Essay:The Capitalist Realism of Post-Apocalypse Fiction
It's not that it's easier to imagine the end of the world than to imagine the end of capitalism. The end of the world is indeed the end of capitalism. For many people the only way to imagine the end of capitalism is to imagine the end of the world. Post-apocalyptic media usually doesn't depict people rebuilding after the apocalypse, so much as fighting over the scraps left over. The conceit is that without the current system everything descends into chaos. Supposedly, if we ditch capitalism we will look back upon the current times fondly as the antediluvian golden age.
This kind of fiction is what some call "nostalgia for the present." Unlike the supposed role of dystopian fiction as warning or satirical, the point of disaster/apocalypse porn is to make us feel like things aren't so bad after all. What little good exists in these world is not built or discovered, but salvaged from the present. As commodities without capitalist production, these things are an ephemeral reminder of the supposedly great past that has been lost by human folly. They will all disappear eventually, and the best the characters in these settings can do is hold onto these artifacts for as long as possible. You hardly ever see anyone building new things, beyond jury-rigging some scraps.
But why shouldn't people in the post-apocalypse build anything?
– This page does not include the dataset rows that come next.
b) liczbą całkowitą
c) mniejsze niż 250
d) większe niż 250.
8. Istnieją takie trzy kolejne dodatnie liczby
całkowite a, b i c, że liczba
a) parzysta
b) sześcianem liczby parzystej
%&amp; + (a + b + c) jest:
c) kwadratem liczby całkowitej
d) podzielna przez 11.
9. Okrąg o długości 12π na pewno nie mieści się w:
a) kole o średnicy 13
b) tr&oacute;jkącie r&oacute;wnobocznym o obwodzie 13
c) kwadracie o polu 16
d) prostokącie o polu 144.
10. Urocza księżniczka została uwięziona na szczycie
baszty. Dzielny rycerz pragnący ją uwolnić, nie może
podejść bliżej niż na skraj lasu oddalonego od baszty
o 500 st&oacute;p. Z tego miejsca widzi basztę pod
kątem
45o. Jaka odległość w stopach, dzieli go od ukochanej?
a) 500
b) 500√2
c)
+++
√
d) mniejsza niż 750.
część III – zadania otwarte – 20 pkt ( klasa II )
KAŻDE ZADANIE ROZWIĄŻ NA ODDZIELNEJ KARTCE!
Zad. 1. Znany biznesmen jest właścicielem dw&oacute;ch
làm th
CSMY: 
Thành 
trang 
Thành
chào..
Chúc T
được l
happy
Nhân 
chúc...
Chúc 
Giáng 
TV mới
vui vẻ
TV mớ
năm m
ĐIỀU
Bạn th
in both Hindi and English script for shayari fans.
Sure, in a disaster the supply chain will break down in the short term, but it's not like it's impossible to reconnect the raw materials and the processing centers. And with a sudden halt in manufacturing there would be huge piles of materials at all stages of production just lying around waiting to be used. It's not exactly logical, but do you think bourgeois film studios and other gatekeepers of mass media are going to allow a story where the workers just start using the means of production of their own accord? That would mean that the capitalist class are totally unnecessary!
The illogical nature of the standard post-apocalypse extends even farther than this, to a truly absurd degree. It's unusual in, for instance, a zombie apocalypse that somebody builds a wall or a fence to keep the zombies out. This would be a practical solution generally speaking, but where it does show up (as the writers have more recently become aware of the silliness), it's guaranteed to fail. Not just for "dramatic effect" (you can find other sources of drama besides humans failing to deal with the situation), but because in these kinds of stories rebuilding effectively simply isn't allowed. It's not part of the genre. The nature of the story is that humans are necessarily reduced to wanderers, hunter-gatherers killing each other and salvaging what little is left of the old world. When capitalist production stops, building new things stops too. And worse, previously built things often stop working. It's a very common trope in apocalyptic fiction where things break constantly. Even things that logically should not break. Even very shortly after society breaks down. There's no reason that cars would just stop working a couple of months into the apocalypse. There's no reason buildings would start falling apart within a couple of years. But the point of these stories is that if the world comes to a stop, it's all over. If these things didn't immediately start falling apart it would undermine the vision being created. If buildings just stood on their own (like they always did) and the world kept turning without the status quo continuing, that makes people ask questions. Just look at how people have responded to the corona virus impacting the economy. Reality is being clarified, illusions dispelled. In order for the ideology of dependence to be conveyed, a massive dose of unreality must be injected. And of course it does. The ideology is ridiculous, so too is its rationalization.
The sheer volume of this kind of fiction should raise eyebrows, and so should its uniformity. This is the only vision of the future we are supposed to have, other than things continuing essentially as they are. The only deviation we are supposed to imagine is disaster, and we are supposed to imagine it often. We are supposed to be too afraid of the alternative to seriously consider it. This is why not just post-apocalyptic fiction, but sci-fi, fantasy, anything not set in the present has developed the tendency to be relentlessly bleak. Where we experience hope it's supposed to be in some version of the present, even if it's a heightened one like the superhero movies or a near future where the basic model hasn't changed. If people feel hopeful looking at any alternative to this world, they might develop some desire to change things. Post-apocalyptic fiction takes this illogic all the way to its conclusion, saying that if things change everything will go to shit and you will long for the world as it is now. This is the kind of mentality used by domestic abusers to keep people in line too: make people fear leaving the situation and grow dependent upon and comfortable with their abuse.